Self-administer Schlossberg’s assessment, and create a report to include the results of the assessment, your interpretation, plans and recommendations for coping with a current transition. More on this during the course.

 

FURTHER GUIDELINES FOR ASSIGNMENTS:

Papers are to be typed and double-spaced following APA Style Format (1994). Papers that are poorly written will be returned for revisions or will receive a significantly lowered grade. Assignments are expected to be submitted on time, so plan your work accordingly. Extensions are granted upon request and only in circumstances beyond the student’s control. To guard against loss, always keep a copy of your assignments in your personal file.

 

ATTENDANCE

It is understood that unavoidable circumstances may make absences necessary for some students. When absences occur, the students and the professor will determine how the student can compensate for the loss of time. Unnecessary absences and/or lack of class participation will lower course grades.

 

POLICY STATEMENTS - on Academic Credit, Grades, Academic Integrity:

Please refer to the Graduate Catalogue for the University System of Maryland Graduate Programs - Europe (2001-2002).

 

BIOGRAPHICAL SKETCH:

 

Dr. Scott Edward Borrelli , EdD, NCC, ABPP

 

is a professor in the United Kingdom with the University of Maryland’s Graduate Program in Counseling and Personnel Services (CAPS), and also an instructor of undergraduate psychology. He is a licensed counseling and clinical psychologist (US & UK), a National Certified Counselor (NCC). Most recently, he was awarded Diplomate, Board Certification in two practice specialties, counseling psychology and clinical psychology, by the American Board of Professional Psychology, and also in psychopharmacology. He has taught undergraduate and graduate courses in psychology, human resource management and counselor education at Boston University, Suffolk University and the University of Massachusetts. He has worked in schools (as School Psychologist and Guidance Counselor), mental health clinics (as Senior Psychologist) and hospitals (as Chief Psychologist), and as a consultant to businesses and social service agencies. He is a certified clinical hypnotherapist and EMDR therapist.
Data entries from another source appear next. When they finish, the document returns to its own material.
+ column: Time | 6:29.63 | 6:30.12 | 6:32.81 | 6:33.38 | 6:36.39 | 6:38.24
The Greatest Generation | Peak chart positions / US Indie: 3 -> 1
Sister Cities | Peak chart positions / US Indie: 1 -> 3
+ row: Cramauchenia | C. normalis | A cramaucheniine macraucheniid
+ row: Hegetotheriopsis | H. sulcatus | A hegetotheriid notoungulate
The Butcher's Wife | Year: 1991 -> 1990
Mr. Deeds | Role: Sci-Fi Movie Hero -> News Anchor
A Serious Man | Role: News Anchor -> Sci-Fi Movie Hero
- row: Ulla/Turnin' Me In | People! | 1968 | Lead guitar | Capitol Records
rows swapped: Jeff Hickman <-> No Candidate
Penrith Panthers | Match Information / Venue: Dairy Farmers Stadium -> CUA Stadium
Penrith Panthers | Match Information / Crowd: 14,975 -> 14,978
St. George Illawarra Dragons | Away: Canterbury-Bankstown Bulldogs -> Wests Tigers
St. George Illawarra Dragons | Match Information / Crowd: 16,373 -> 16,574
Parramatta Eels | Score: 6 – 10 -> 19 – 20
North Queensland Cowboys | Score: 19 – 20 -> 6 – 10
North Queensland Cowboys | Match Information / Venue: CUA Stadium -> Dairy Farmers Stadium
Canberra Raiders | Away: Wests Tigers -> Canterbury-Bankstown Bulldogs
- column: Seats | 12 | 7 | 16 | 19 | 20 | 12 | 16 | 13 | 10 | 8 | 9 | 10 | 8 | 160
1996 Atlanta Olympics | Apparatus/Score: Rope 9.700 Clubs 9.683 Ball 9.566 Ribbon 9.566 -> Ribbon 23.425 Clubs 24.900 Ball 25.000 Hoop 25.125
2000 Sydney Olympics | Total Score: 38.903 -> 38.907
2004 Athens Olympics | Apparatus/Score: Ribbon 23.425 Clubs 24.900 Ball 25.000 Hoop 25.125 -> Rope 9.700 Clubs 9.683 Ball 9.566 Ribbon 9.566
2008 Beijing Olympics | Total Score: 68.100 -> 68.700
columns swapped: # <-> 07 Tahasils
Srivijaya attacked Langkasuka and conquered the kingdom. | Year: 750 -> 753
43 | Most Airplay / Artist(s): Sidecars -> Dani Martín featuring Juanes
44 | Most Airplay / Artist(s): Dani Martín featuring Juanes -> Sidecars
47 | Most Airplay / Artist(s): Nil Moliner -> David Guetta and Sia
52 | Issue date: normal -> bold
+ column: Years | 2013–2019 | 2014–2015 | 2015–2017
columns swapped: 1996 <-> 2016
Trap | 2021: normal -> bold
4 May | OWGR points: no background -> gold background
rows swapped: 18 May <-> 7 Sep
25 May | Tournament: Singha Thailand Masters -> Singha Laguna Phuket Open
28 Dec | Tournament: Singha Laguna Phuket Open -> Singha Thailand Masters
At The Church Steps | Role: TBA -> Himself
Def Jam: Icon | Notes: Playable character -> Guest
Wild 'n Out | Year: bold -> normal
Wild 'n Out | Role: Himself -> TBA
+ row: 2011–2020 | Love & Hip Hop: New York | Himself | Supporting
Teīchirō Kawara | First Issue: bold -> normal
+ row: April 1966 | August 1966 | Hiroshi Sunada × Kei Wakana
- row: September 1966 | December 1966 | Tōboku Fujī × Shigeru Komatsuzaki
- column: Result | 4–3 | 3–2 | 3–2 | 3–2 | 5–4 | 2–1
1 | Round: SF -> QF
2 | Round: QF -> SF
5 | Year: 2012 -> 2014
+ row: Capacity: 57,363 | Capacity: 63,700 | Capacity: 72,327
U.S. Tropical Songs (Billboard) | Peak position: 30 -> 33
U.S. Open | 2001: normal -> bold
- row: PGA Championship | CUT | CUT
Dr. Borrelli maintained a private practice as a counselor and psychotherapist for twenty years, and has worked with clients of all ages and with a variety of problems. He has special interests in adult, couples, and family counseling, stress management, multi-cultural issues, psychopharmacology and psychological assessment.

Theoretically, Dr. Borrelli considers himself a generalist and integrative practitioner, flexibly applying a positive, developmental, client-tailored and eclectic approach to counseling and teaching, including psychodynamic, developmental, humanistic and cognitive-behavioral approaches. He emphasizes personal empowerment and self-esteem, and views the counseling relationship as one of many interpersonal strategies for contributing to individual and cultural well being.